According to the researchers, like other synthetic biology technologies, a key feature of this approach is that it is intended to be readily adopted by other bioengineering groups.
The research team used a “toolkit” of genetic parts invented in Leonard’s lab and paired these parts with computational tools for simulating many potential genetic programmes before conducting experiments. They found that a wide variety of genetic programmes, each of which carries out a desired and useful function in a human cell, can be constructed so that each programme works as predicted. The designs also work first time.

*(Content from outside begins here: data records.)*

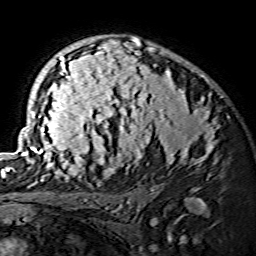
Breast MRI (dynamic contrast-enhanced), one axial slice; position 95 of 134 along the scan axis; cropped to one breast; dynamic contrast-enhanced series, time point 2 of 7 at this slice position (early post-contrast); 1.5 T; TE 3.6 ms, TR 7.3 ms; 256 × 256 image matrix, field of view 145 × 145 mm. Female patient.
Annotated regions visible in this slice (semi-automatic segmentation, software-assisted and operator-edited):
- enhancing-tissue mask used for the functional tumour volume (all voxels passing the contrast-enhancement thresholds inside the analysis volume; usually the tumour): bounding box <20,37,219,175> (left, top, right, bottom; pixels)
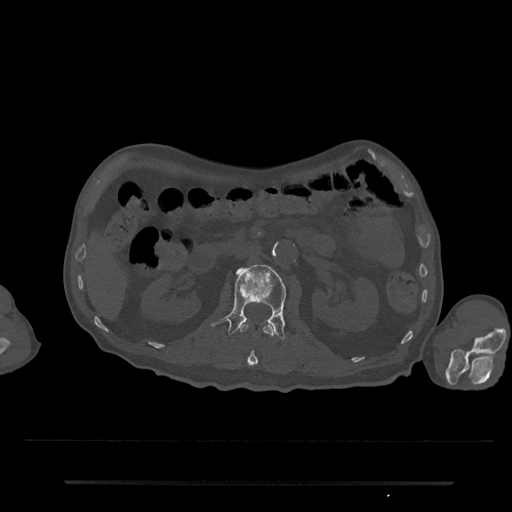
CT including the spine, one axial slice. Slice 83 of 797 in the series (ordered by position). Reconstruction kernel Br40s/3. 120 kVp. Bone window (W 1800 / L 400 HU). 0.5 mm slice thickness. 512 × 512 image matrix. Male patient, age 74 years. From the clinical record (not read from this slice): primary cancer: prostate.
Outlined on this slice (semi-automatic segmentation, software-assisted and operator-edited):
- L1 vertebra: bounding box (x1, y1, x2, y2) in pixels: (239, 322, 275, 367)
- L2 vertebra: (211, 264, 286, 340)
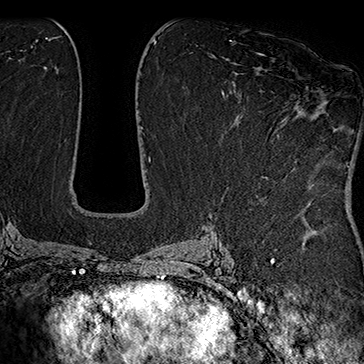
Breast MRI (dynamic contrast-enhanced), one axial slice. Slice 88 of 160 in the series (ordered by position). Cropped to one breast. Dynamic contrast-enhanced series, time point 2 of 7 at this slice position (early post-contrast). 1.5 T. TE 2.8 ms, TR 5.4 ms. 1 mm slice thickness. 364 × 364 image matrix. Female patient.
Structures marked on this image (semi-automatic segmentation, software-assisted and operator-edited):
- enhancing-tissue mask used for the functional tumour volume (all voxels passing the contrast-enhancement thresholds inside the analysis volume; usually the tumour): box from (x=257, y=53) to (x=309, y=120) px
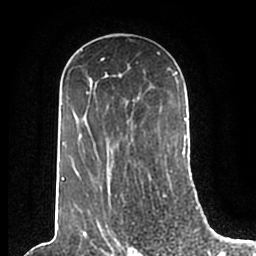
Breast MRI (dynamic contrast-enhanced), one axial slice. Slice 123 of 200 in the series (ordered by position). Cropped to one breast. Dynamic contrast-enhanced series, time point 2 of 7 at this slice position (early post-contrast). 1.5 T. TE 2.2 ms, TR 4.6 ms. 256 × 256 image matrix. Female patient.
Outlined on this slice (semi-automatically segmented with operator editing):
- enhancing-tissue mask used for the functional tumour volume (all voxels passing the contrast-enhancement thresholds inside the analysis volume; usually the tumour): box from (x=61, y=50) to (x=186, y=210) px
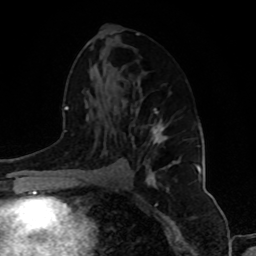
Breast MRI, one axial slice; cropped to one breast; dynamic contrast-enhanced series, time point 2 of 8 at this slice position (early post-contrast); 1.5 T; TE 4.2 ms, TR 7 ms; 2 mm slice thickness; 256 × 256 image matrix, field of view 175 × 175 mm. Female patient.
Outlined on this slice (semi-automatic segmentation, software-assisted and operator-edited):
- enhancing-tissue mask used for the functional tumour volume (all voxels passing the contrast-enhancement thresholds inside the analysis volume; usually the tumour): bounding box [x1, y1, x2, y2] px = [151, 108, 166, 181]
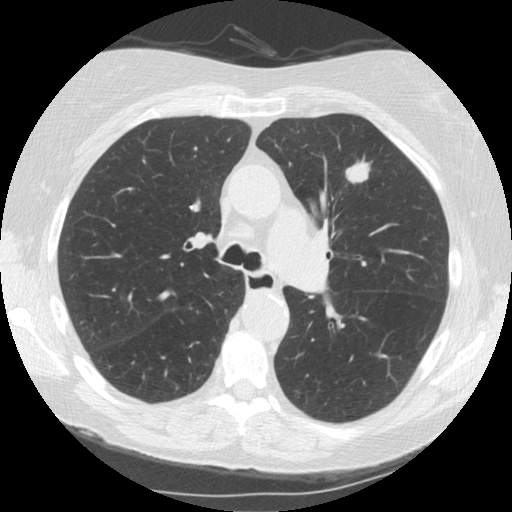
Low-dose screening chest CT, one axial slice. Position 96 of 153 along the scan axis. Reconstruction kernel STANDARD. 120 kVp. Lung window (W 1500 / L -600 HU). 2.5 mm slice thickness. 512 × 512 image matrix, field of view 330 × 330 mm.
Outlined on this slice (manually delineated by an expert):
- lesion 1 (tumor, upper lobe of left lung): bounding box <346,161,370,183> (left, top, right, bottom; pixels)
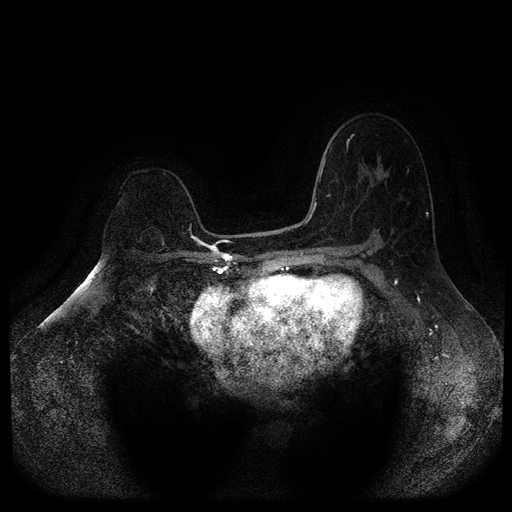
Breast MRI (dynamic contrast-enhanced, multi-phase), one axial slice. Slice 70 of 116 in the series (ordered by position). Dynamic contrast-enhanced series, time point 2 of 5 at this slice position (early post-contrast). 1.5 T. TE 2.6 ms, TR 5.4 ms. 512 × 512 image matrix, field of view 340 × 340 mm. Female patient, age 64 years.
Outlined on this slice (semi-automatically segmented with operator editing):
- breast lesion (labelled benign in the annotation): bounding box <136,227,165,246> (left, top, right, bottom; pixels)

“In my experience, nothing works like that in science; nothing works the first time. We usually spend a lot of time debugging and refining any new genetic design before it works as desired,” Leonard said. “If each design works as expected, we are no longer limited to building by trial and error. Instead, we can spend our time evaluating ideas that might be useful in order to hone in on the really great ideas.”
The genetic circuits developed and implemented in this study are also more complex than previous circuits. The researchers say this advance creates the opportunity to engineer cells to perform more sophisticated functions and make therapies safer and more effective.
“With this new capability, we have taken a big step in being able to truly engineer biology,” Leonard said.
The study was published in the journal Science Advances.